神戸星城高校放火殺人事件
出典: フリー百科事典『ウィキペディア(Wikipedia)』 (2025/06/28 06:18 UTC 版)
神戸星城高校放火殺人事件(こうべせいじょうこうこうほうかさつじんじけん)は、1999年(平成11年)5月に北海道札幌市南区で発生した放火殺人事件[1][2]。
概要
事件の経緯
同年5月9日より神戸星城高等学校の3年生は修学旅行で札幌を訪れ、市内のホテルに宿泊していた[1][2]。修学旅行の最終日である5月14日未明に、女子生徒2人が宿泊していたホテルの一室から出火した[3][1][2]。ホテルの3階と4階に生徒288人と高校教員ら15人が宿泊していた[2][4]。
出火した部屋はオートロックであったため外側からは開けられなくなっており、マスターキーを使用して開けたところ宿泊していた女子生徒2人が重体で倒れていた[1][5]。この女子生徒2人は病院に運ばれたが1人は1時間後に死亡し、もう1人は1週間後に一酸化炭素中毒で死亡した[3][6]。死亡した生徒の他に学校職員、生徒の計28人が負傷[2][7]。
事件の究明
出火した部屋には入り口のドアを塞ぐようにソファが置かれていた[8]。そしてソファの付近でマッチ箱が発見されたため、ソファに引火したことで火災になったと推測された[8][5][9]。このマッチは生徒が持ち込んだものであり、室内には「迷惑をかけて申し訳ありませんでした」などと放火をほのめかすメモが残されていたことから宿泊していた女子生徒による放火と断定された[3][9]。
このホテルはスプリンクラー設備の設置対象面積を超えていた。だが棟が多数あり防火区画という代替措置をとったことで対象外となり、スプリンクラー設備を設置していなかった[7][2]。
1999年(平成11年)8月10日、北海道警察刑事部捜査第一課と札幌南警察署は死亡した女子生徒の1人を殺人と現住建造物等放火の疑いで札幌地検に書類送検した[3][10][9]。現場の状況などや上述のメモの内容から「未必の故意」による殺人と判断した[10][9]。
脚注
- ^ a b c d 「ホテル火災:札幌南署、焼死した生徒の家族や学校から事情聴く」『毎日新聞』毎日新聞社、1999年5月15日。オリジナルの2000年10月11日時点におけるアーカイブ。2025年1月30日閲覧。

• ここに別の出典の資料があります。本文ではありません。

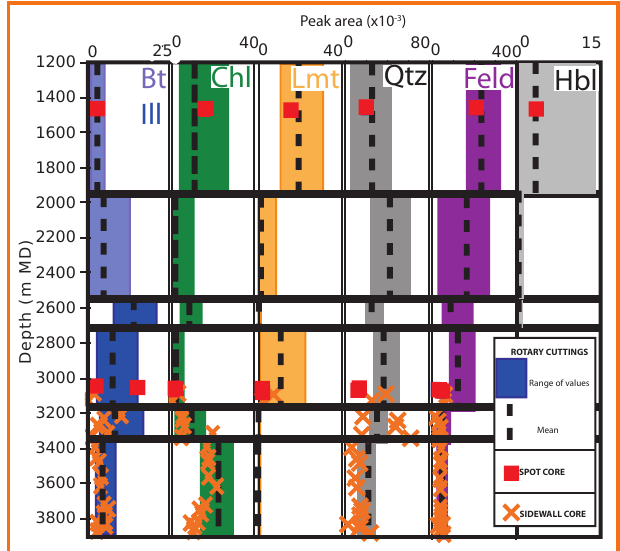
Figure 3. Major mineralogical zones of the SAFOD main hole as defined by XRD analyses of rotary cuttings. The mineralogies of spot and side wall cores are also shown.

- ^ a b c d e f 『読売新聞』1999年5月14日 全国版 東京夕刊 夕一面1頁「修学旅行のホテルが火事 女子高生1人死亡、1人重体/札幌」(読売新聞東京本社)
- ^ a b c d 『朝日年鑑 2000』朝日新聞社、2000年2月1日、160頁。
- ^ “ホテル火災で修学旅行生1人死亡 ~札幌・南区~”. INTERNET ARCHIVE. 2022年10月3日閲覧。
- ^ a b 『読売新聞』1999年5月15日 全国版 東京朝刊 社会31頁「修学旅行の女子高生焼死 出火室内にマッチ散乱/札幌」(読売新聞東京本社)
- ^ 『読売新聞』1999年5月21日 全国版 東京夕刊 夕社会23頁「札幌の修学旅行ホテル火災 重体の女子高生死亡」(読売新聞東京本社)
- ^ a b “災害史 日本・新宮”. INTERNET ARCHIVE. 2022年10月3日閲覧。
- ^ a b 「修学旅行火事:室内にマッチ棒 ドア内側にソファ 放火か」『毎日新聞』毎日新聞社、1999年5月15日。オリジナルの2000年10月11日時点におけるアーカイブ。2025年1月30日閲覧。
- ^ a b c d 『読売新聞』1999年8月10日 全国版 東京朝刊 社会31頁「札幌の修学旅行ホテル火災 死亡女高生の1人を被疑者死亡のまま書類送検」(読売新聞東京本社)
- ^ a b 「ホテル火災:被疑者死亡のまま札幌地検に書類送検」『毎日新聞』毎日新聞社、1999年8月10日。オリジナルの2001年1月23日時点におけるアーカイブ。2025年1月30日閲覧。